Since yesterday's blackout, at least 13 US Senators turned their backs on SOPA, mostly Republican, Ars Technica reported, bringing the tally of new opponents in the Senate over the past week to 26. Neither side holds a majority.
Wikipedia says the fight will continue, with the bill's key sponsor in the House of Representatives, Texan Republican Lamar Smith, vowing to reintroduce the bill after February, while the Senate sponsor, Democrat, Patrick Leahy, plans to hold a vote in January.
"This publicity stunt does a disservice to its users by promoting fear instead of facts," Smith said in a statement on Tuesday, Reuters reported.
"Perhaps during the blackout, Internet users can look elsewhere for an accurate definition of online piracy."
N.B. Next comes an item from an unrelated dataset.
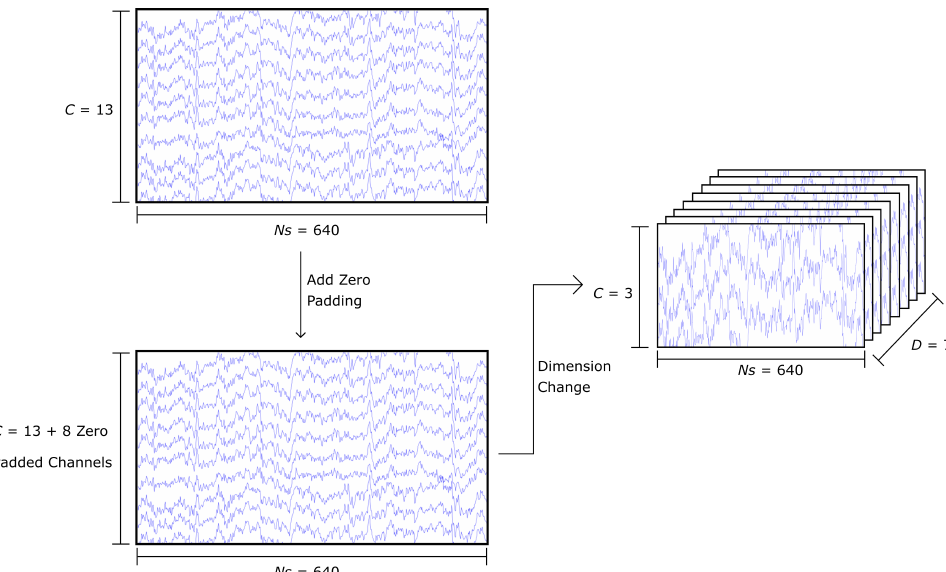
Figure 9. The 13-channel raw EEG signal data preparation for volume representation. Before ar- ranging the signal into a 3D matrix, eight zero-padding arrays are introduced into the sample to be able to generate a 3 × 3 × 3 matrix, where C indicates the number of channels, Ns indicates the number of samples per channel, and D indicates the number of depth layers in the 3D matrix of the volume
Following the White House's opposition to the bill's current wording, Lamar proposed to remove DNS blocking from the bill, but vowed to continue with financial provisions to cut off funds to allegedly copyright infringing operations.
Australians mixed
Web hosts and engineers in Australia are mixed on how SOPA and PIPA - if passed - might impact them.
The persistence of financial measures in the bill is a concern to many Australian web-based businesses, network engineer Mark Newton said.
"Remedies in the Bill include ordering financial service companies to block credit card transactions for web hosting companies, and orders placed on web advertising firms to withhold advertising income," Newton said, comparing it to the financial blockade WikiLeaks suffered after Visa, MasterCard and PayPal cut services to the whistleblower organisation.
Payment network providers will be required to take "technically feasible and reasonable measures" within five days of a notification to prevent it from completing payments where US customers are involved in a transaction, the bill reads.
"So a non-US web hosting company like, say, WebCentral could find their DNS pulled, their credit card transactions blocked and their advertising revenue halted because one of their customers has run a website which has linked to an allegedly infringing movie, without putting the rightsholder to the trouble of actually proving the infringement," Newton said.
Former CEO of Australia's Internet Industry Association, Peter Coroneos, fears the bill, if passed, will impact Australia.
"I think it's regrettable the US legislative drafters have allowed themselves to be persuaded that these measures could have any impact on copyright infringement," he said.
"The unintended consequences far outweigh the benefits. Therefore those who understand the Internet have not only a right but a duty to inform Congress why these are bad laws. It seems likely that either by design or accident the Bills will have extra territorial effect.
"It jeopardises the continuity of globally accessed sites, threatens the integrity of the domain name system and creates a bad precedent for countries like Australia where there remains considerable pressure for similar laws to be passed.
"The times call for creative flexible, responses to changing market conditions, not unimaginitive heavy handed responses to preserve a status quo that is increasingly irrelevant to the digital society we are becoming."
However, other web hosts in Australia played down the concerns.
Bulletproof Networks COO Lorenzo Modesto doubted his organisation would ever be impacted, whilst a spokesperson for Melbourne IT said it felt protected under Australian law due to the terms of service customers sign, which clearly give the service provider a right to take down sites when webmasters break the law.
The spokesperson said the company already complies with notice and takedown procedures under Australian law.